Introduction

An article presented in this issue of Critical Care [1] provides an excellent review of the problem of dealing with seriously ill hospital patients when they are not in an intensive care environment. Many studies have now demonstrated that current care for hospital patients in general wards is inadequate [24]. If we as intensivists are to be involved in the care of the seriously ill outside the four walls of the intensive care unit (ICU), then how best do we reach out?

The problem

The article by Bright and coworkers [1] defines the problem of being seriously ill in the general wards of a hospital. Hospitals are called upon to manage increasing numbers of seriously ill patients as we perform more complex operations and keep people alive longer with various procedures and drugs [5]. The current hospital system does not manage at-risk patients well. There are many potentially avoidable deaths [3, 4]. A high percentage of hospitalized patients who die unexpectedly [6], who suffer a cardiac arrest [7], or are admitted to an ICU [8] exhibit signs of serious deterioration in their vital signs before these events.

Who owns the problem?

Hospital medicine has traditionally been organized in hierarchical vertical silos. A team of junior doctors, together with general ward nursing staff, offer 24 hour care, often under the direction of a single specialist who takes ultimate responsibility for the patient.

This system has worked well over the centuries. However, medicine has become more specialized and patients now have multiple problems, defying our attempts to categorize them into single organ diagnoses. For example, surgical patients are often old with multiple comorbidities; also, although medical patients may present with one problem (e.g. a stroke), they usually have other problems such as hypertension, diabetes, ischaemic heart disease and musculoskeletal disease as well. They are at-risk for serious deterioration while they are in hospital. The expertise, skills and experience required to care for patients when they become seriously ill is usually not possessed by the staff caring for general ward patients [2]. Even though a single organ specialist may possess these skills, they will soon be lost and become outdated unless they are actively practised. Apart from a cardiac arrest team, there is little in the way of a safety net for the seriously ill, operating horizontally across clinical teams and wards in a systematic manner.

How best to address the problem?

Clinical teams caring for a patient usually refer them for other specialist opinion when they have a problem that is outside their own area of expertise. This system works well for a stable patient but not for a rapidly deteriorating patient, in whom delay may have serious consequences in terms of cellular damage or organ failure. The specialist responsible for the patient is not present 24 hours a day. Even if they were, they and the staff caring for the patient often do not recognize the seriously ill sufficiently early [2], and neither do they have insight into their own deficiencies in the practice of acute medicine. Furthermore, even if a specialist were able to recognize a seriously ill patient consistently, the usual referral system to a more appropriate specialist is too slow and cumbersome. Urgent and immediate resuscitation is required. The article by Bright and coworkers [1] offers several ways by which this can occur. The fact that intensivists are leading the way in many of these initiatives is not surprising. They realize the futility of expensive life support long after multiorgan failure has occurred. They are also familiar with the failure of strategies to deliver optimal or even supraoptimal care after admission to the ICU [911], as compared with the success of early resuscitation outside the ICU [12].

The article discusses many outreach options, including hospitalists, educational strategies, referral services and rapid response teams triggered by specific criteria such as abnormal vital signs [1].

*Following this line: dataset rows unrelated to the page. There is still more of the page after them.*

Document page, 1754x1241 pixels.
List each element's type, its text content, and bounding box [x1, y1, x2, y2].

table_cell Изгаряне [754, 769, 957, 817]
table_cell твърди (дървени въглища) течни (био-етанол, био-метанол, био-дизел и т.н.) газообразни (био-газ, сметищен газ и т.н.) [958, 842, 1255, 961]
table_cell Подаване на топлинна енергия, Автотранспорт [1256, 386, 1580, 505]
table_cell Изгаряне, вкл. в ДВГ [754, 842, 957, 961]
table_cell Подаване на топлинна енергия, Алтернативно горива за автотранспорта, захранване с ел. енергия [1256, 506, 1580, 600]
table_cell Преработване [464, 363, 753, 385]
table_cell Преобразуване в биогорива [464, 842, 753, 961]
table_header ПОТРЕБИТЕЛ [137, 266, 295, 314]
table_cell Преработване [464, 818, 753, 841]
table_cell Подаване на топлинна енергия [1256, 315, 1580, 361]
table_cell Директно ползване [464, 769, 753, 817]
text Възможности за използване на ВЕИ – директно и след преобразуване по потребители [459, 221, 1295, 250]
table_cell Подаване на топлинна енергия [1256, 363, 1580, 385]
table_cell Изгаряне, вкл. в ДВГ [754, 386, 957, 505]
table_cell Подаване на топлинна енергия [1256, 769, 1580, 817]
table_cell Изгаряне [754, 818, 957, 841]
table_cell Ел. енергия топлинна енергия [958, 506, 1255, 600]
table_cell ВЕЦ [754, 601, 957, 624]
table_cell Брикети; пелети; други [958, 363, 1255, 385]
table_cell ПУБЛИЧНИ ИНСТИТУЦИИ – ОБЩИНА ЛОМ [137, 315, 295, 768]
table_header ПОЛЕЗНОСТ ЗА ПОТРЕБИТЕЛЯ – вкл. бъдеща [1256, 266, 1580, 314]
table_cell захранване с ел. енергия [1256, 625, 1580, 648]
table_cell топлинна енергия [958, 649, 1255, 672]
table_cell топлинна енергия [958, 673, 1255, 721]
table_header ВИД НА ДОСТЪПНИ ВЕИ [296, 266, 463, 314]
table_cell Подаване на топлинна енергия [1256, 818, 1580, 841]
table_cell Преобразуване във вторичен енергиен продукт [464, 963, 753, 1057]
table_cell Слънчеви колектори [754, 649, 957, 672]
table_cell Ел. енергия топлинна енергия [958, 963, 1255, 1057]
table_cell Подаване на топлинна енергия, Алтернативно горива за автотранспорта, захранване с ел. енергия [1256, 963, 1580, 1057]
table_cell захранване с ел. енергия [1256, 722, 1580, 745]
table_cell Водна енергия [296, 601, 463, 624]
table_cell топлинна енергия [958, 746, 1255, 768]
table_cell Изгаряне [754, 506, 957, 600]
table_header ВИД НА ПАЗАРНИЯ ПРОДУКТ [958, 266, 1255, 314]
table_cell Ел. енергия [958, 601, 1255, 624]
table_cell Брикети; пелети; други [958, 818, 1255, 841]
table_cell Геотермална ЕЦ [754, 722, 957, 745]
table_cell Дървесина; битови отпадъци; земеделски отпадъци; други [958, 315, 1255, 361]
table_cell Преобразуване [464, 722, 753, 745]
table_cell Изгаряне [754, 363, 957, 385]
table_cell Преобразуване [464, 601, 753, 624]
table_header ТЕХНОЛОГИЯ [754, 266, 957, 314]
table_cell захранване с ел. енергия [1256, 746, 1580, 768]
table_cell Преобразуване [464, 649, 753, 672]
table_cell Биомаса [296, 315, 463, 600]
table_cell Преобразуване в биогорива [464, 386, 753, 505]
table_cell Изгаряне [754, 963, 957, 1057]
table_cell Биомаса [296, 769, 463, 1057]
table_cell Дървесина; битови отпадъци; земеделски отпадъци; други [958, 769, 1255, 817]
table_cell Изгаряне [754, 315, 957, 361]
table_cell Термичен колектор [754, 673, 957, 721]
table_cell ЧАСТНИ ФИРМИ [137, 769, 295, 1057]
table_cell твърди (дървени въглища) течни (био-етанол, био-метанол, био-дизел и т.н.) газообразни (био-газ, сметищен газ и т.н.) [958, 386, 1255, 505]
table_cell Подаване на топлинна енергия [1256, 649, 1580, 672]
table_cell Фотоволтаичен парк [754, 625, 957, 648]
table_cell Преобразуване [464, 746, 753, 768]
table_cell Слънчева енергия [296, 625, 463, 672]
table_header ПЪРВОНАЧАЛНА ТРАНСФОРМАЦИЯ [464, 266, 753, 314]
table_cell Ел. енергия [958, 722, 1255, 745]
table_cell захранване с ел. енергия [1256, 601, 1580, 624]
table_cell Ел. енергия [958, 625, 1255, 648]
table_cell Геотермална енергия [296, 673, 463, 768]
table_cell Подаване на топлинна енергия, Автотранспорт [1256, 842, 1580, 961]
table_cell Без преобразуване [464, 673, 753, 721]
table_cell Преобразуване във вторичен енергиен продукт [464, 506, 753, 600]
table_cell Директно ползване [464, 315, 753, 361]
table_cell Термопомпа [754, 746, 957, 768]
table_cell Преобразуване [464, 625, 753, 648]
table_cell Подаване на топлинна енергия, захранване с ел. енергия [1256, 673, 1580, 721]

The optimal way to provide outreach has yet to be determined. The first of the outreach strategies, namely the medical emergency team (MET) [13], is currently being evaluated in a multicentre cluster randomized study across Australia. The results should be available in early 2004. If the MET system were demonstrated to be ineffective in saving lives and preventing serious complications, then would we abandon all attempts to reach out from within our ICUs? The answer is obviously a resounding 'no'. The MET is simply the first hospital-wide system to attempt to optimize the care of the seriously ill before and after their admission to the ICU. If the MET is shown to be ineffective, then other preventive strategies will be developed and evaluated.

The pioneers of our specialty created an environment in which we could nurture our development. From within our ICUs we developed educational strategies for training specialists, consolidated the legitimacy of our specialty, and refined our knowledge and skills. Those pioneers would not have approved of us creating artificial boundaries around the continuum of care required for optimizing outcomes in the seriously ill. Now that we have secured our specialty within ICUs, the next major advance in intensive care medicine is to contribute to creating systems that either prevent admission to ICUs or optimize the outcome of those we manage in the ICU. As early as 1974 Peter Safar [14], one of those pioneers in intensive care, stated that, 'the most sophisticated intensive care often becomes unnecessarily expensive terminal care when the pre-ICU system fails.' Very few intensive care specialists would seriously argue that we should stay within our ICUs and not intervene at the earliest possible time in serious illness. The question remains as to how we are to do this most effectively.